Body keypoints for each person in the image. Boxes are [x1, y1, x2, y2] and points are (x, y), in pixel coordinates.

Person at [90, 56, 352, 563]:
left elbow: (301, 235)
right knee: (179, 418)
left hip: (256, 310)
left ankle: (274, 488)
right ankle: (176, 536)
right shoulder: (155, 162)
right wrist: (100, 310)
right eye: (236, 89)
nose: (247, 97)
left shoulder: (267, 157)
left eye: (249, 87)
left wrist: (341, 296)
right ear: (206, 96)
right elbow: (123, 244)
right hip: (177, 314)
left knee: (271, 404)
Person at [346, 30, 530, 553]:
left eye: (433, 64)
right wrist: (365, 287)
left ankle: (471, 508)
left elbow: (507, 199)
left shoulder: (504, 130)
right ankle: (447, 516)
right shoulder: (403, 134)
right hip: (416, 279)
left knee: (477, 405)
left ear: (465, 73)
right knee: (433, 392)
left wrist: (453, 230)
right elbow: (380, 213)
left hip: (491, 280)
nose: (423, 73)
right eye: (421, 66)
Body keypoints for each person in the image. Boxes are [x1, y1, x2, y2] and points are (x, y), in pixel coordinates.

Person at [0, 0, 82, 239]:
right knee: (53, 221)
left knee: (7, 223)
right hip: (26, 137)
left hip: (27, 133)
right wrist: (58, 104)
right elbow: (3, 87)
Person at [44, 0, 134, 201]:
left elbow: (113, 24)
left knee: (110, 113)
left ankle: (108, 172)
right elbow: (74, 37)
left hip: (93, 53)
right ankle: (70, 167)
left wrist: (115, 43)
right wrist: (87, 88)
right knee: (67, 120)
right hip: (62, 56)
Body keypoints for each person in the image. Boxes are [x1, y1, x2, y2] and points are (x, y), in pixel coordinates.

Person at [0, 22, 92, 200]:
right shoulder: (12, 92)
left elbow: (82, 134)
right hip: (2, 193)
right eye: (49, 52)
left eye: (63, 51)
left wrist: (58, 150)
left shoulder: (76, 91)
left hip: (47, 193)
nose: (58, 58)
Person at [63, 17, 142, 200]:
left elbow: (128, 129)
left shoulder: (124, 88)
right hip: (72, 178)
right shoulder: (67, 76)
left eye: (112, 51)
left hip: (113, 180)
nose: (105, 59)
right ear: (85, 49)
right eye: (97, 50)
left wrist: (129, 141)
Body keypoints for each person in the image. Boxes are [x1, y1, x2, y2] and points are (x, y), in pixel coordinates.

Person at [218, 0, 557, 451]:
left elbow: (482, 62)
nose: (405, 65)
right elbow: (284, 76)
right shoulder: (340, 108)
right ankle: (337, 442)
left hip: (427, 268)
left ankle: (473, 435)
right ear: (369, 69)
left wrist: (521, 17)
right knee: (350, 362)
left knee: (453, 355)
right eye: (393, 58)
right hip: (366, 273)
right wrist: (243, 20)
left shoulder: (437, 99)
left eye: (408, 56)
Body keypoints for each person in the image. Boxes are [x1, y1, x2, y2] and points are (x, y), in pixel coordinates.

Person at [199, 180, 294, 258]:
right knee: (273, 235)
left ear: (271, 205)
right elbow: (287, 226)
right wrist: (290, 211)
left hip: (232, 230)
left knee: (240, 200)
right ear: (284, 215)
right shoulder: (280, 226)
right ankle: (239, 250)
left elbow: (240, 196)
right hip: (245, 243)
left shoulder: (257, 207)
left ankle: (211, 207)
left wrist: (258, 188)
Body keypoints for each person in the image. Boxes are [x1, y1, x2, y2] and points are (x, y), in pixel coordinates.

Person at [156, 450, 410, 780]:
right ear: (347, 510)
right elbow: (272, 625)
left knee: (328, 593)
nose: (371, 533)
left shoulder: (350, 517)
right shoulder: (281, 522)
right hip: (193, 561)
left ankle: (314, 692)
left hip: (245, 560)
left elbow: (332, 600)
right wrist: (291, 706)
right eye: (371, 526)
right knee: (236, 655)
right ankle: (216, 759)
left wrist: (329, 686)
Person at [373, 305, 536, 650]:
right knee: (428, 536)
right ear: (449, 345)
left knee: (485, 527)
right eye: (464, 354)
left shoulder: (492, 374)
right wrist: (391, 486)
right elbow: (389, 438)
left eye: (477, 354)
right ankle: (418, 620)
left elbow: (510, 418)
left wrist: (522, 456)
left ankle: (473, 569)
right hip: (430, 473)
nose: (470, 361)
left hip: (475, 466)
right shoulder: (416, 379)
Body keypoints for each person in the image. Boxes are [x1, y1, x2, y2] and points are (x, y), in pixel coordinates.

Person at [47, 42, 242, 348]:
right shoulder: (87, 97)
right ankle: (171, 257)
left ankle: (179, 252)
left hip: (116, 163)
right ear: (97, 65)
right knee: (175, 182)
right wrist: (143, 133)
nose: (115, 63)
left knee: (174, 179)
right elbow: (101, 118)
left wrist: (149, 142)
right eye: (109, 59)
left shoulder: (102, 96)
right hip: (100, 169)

------------------------------------

Word for word, copy out the records.

Body keypoints for each person in the image. Boxes are [x1, y1, x2, y2] and points are (x, y), in pixel coordinates.

Person at [90, 56, 352, 563]:
left elbow: (301, 235)
right knee: (179, 418)
left hip: (256, 310)
left ankle: (274, 488)
right ankle: (176, 536)
right shoulder: (155, 162)
right wrist: (100, 310)
right eye: (236, 89)
nose: (247, 97)
left shoulder: (267, 157)
left eye: (249, 87)
left wrist: (341, 296)
right ear: (206, 96)
right elbow: (123, 244)
right hip: (177, 314)
left knee: (271, 404)
Person at [346, 30, 530, 553]:
left eye: (433, 64)
right wrist: (365, 287)
left ankle: (471, 508)
left elbow: (507, 199)
left shoulder: (504, 130)
right ankle: (447, 516)
right shoulder: (403, 134)
right hip: (416, 279)
left knee: (477, 405)
left ear: (465, 73)
right knee: (433, 392)
left wrist: (453, 230)
right elbow: (380, 213)
left hip: (491, 280)
nose: (423, 73)
right eye: (421, 66)
Body keypoints for each person in the image. Boxes are [x1, y1, x2, y2] and points are (x, y), in pixel coordinates.

Person at [0, 0, 82, 239]:
right knee: (53, 221)
left knee: (7, 223)
right hip: (26, 137)
left hip: (27, 133)
right wrist: (58, 104)
right elbow: (3, 87)
Person at [44, 0, 134, 201]:
left elbow: (113, 24)
left knee: (110, 113)
left ankle: (108, 172)
right elbow: (74, 37)
left hip: (93, 53)
right ankle: (70, 167)
left wrist: (115, 43)
right wrist: (87, 88)
right knee: (67, 120)
right hip: (62, 56)
Body keypoints for each person in the image. Boxes are [x1, y1, x2, y2] and points are (x, y), in pixel coordinates.

Person at [0, 22, 92, 200]:
right shoulder: (12, 92)
left elbow: (82, 134)
right hip: (2, 193)
right eye: (49, 52)
left eye: (63, 51)
left wrist: (58, 150)
left shoulder: (76, 91)
left hip: (47, 193)
nose: (58, 58)
Person at [63, 17, 142, 200]:
left elbow: (128, 129)
left shoulder: (124, 88)
right hip: (72, 178)
right shoulder: (67, 76)
left eye: (112, 51)
left hip: (113, 180)
nose: (105, 59)
right ear: (85, 49)
right eye: (97, 50)
left wrist: (129, 141)
Body keypoints for each person in the image. Boxes are [x1, y1, x2, y2] and points are (x, y), in pixel coordinates.

Person at [218, 0, 557, 451]:
left elbow: (482, 62)
nose: (405, 65)
right elbow: (284, 76)
right shoulder: (340, 108)
right ankle: (337, 442)
left hip: (427, 268)
left ankle: (473, 435)
right ear: (369, 69)
left wrist: (521, 17)
right knee: (350, 362)
left knee: (453, 355)
right eye: (393, 58)
right hip: (366, 273)
right wrist: (243, 20)
left shoulder: (437, 99)
left eye: (408, 56)
Body keypoints for each person in the image. Boxes are [x1, y1, x2, y2] and points are (x, y), in pixel coordinates.

Person at [199, 180, 294, 258]:
right knee: (273, 235)
left ear: (271, 205)
right elbow: (287, 226)
right wrist: (290, 211)
left hip: (232, 230)
left knee: (240, 200)
right ear: (284, 215)
right shoulder: (280, 226)
right ankle: (239, 250)
left elbow: (240, 196)
right hip: (245, 243)
left shoulder: (257, 207)
left ankle: (211, 207)
left wrist: (258, 188)
Body keypoints for each person in the image. Boxes are [x1, y1, x2, y2] and points are (x, y), in pixel coordinates.

Person at [156, 450, 410, 780]:
right ear: (347, 510)
right elbow: (272, 625)
left knee: (328, 593)
nose: (371, 533)
left shoulder: (350, 517)
right shoulder: (281, 522)
right hip: (193, 561)
left ankle: (314, 692)
left hip: (245, 560)
left elbow: (332, 600)
right wrist: (291, 706)
right eye: (371, 526)
right knee: (236, 655)
right ankle: (216, 759)
left wrist: (329, 686)
Person at [373, 305, 536, 650]:
right knee: (428, 536)
right ear: (449, 345)
left knee: (485, 527)
right eye: (464, 354)
left shoulder: (492, 374)
right wrist: (391, 486)
right elbow: (389, 438)
left eye: (477, 354)
right ankle: (418, 620)
left elbow: (510, 418)
left wrist: (522, 456)
left ankle: (473, 569)
right hip: (430, 473)
nose: (470, 361)
left hip: (475, 466)
right shoulder: (416, 379)
Body keypoints for each person in the image. Boxes are [x1, y1, x2, y2] and points are (x, y), in pixel coordinates.

Person at [47, 42, 242, 348]:
right shoulder: (87, 97)
right ankle: (171, 257)
left ankle: (179, 252)
left hip: (116, 163)
right ear: (97, 65)
right knee: (175, 182)
right wrist: (143, 133)
nose: (115, 63)
left knee: (174, 179)
right elbow: (101, 118)
left wrist: (149, 142)
right eye: (109, 59)
left shoulder: (102, 96)
right hip: (100, 169)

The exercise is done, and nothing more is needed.